REQUIREMENT:
In the text on sales on-boarding, during which week does a new hire normally give a formal presentation to the president?

━━━━━ EXTRACTED TEXT ━━━━━

One of the most important  tools I have created is a three-week "New Salesperson On-Boarding Plan," which contains what I believe are the necessary skills and knowledge that any new salesperson needs prior to selling a product or services. 

The plan ensures they know how to use the telephone, CRM, contracts and marketing tools, as well as gives training so they can clearly sell your organization and understand your products and services. Each item must be signed off and dated by the appropriate person. It is one of the most popular tools in my Sales Management Tool Kit.

On Friday it failed.

Normally, each new hire must listen to the president sell the company, listen to other salespeople sell the company, make a few "ride-along" sales calls and practice selling the company to other salespeople before making a formal presentation to the president during the third week. This would be the graduation point -- if the presentation was done correctly. The salesperson usually does a fine job, but the president normally recommends doing it one more time, the following week.

This particular salesperson thought he could fluff his way through his training period. I have seen this often with experienced salespeople who believe their past work will carry them through the sales process. They begin to struggle because they cannot sell the company they work for or understand how the company's products and services can serve their prospects. The red flag popped up last week during the weekly review when we noticed that some of the "sign-off boxes" were open or uncompleted for that week.

This salesperson's appointment to sell the president went poorly. My client recorded the presentation so both the salesperson and others could listen to it. It was tough to listen to.

The lessons: 

  1. We failed to manage his training during Week One or Week Two.
  2. We may have mis-hired.
  3. He now knows my client is serious about professionalism.

He is on a very short leash this week but the learning curve of the client and the salesperson has improved. Now, both better understand that on-boarding is a critical success factor in building a high-performance sales team.

━━━━━ GIVEN MATERIAL ━━━━━

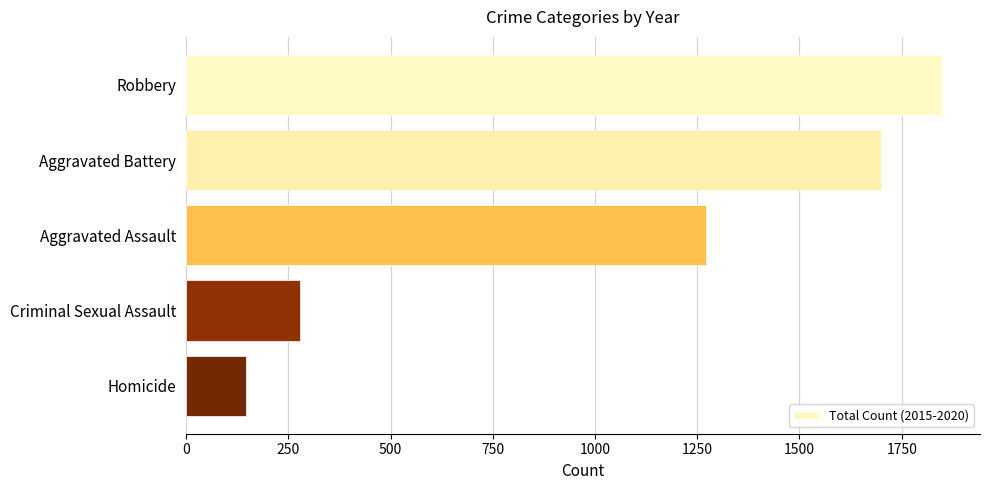

True or false: the data shows 73 at Criminal Sexual Assault.

False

━━━━━

RESPONSE TO THE TASK:
The third week.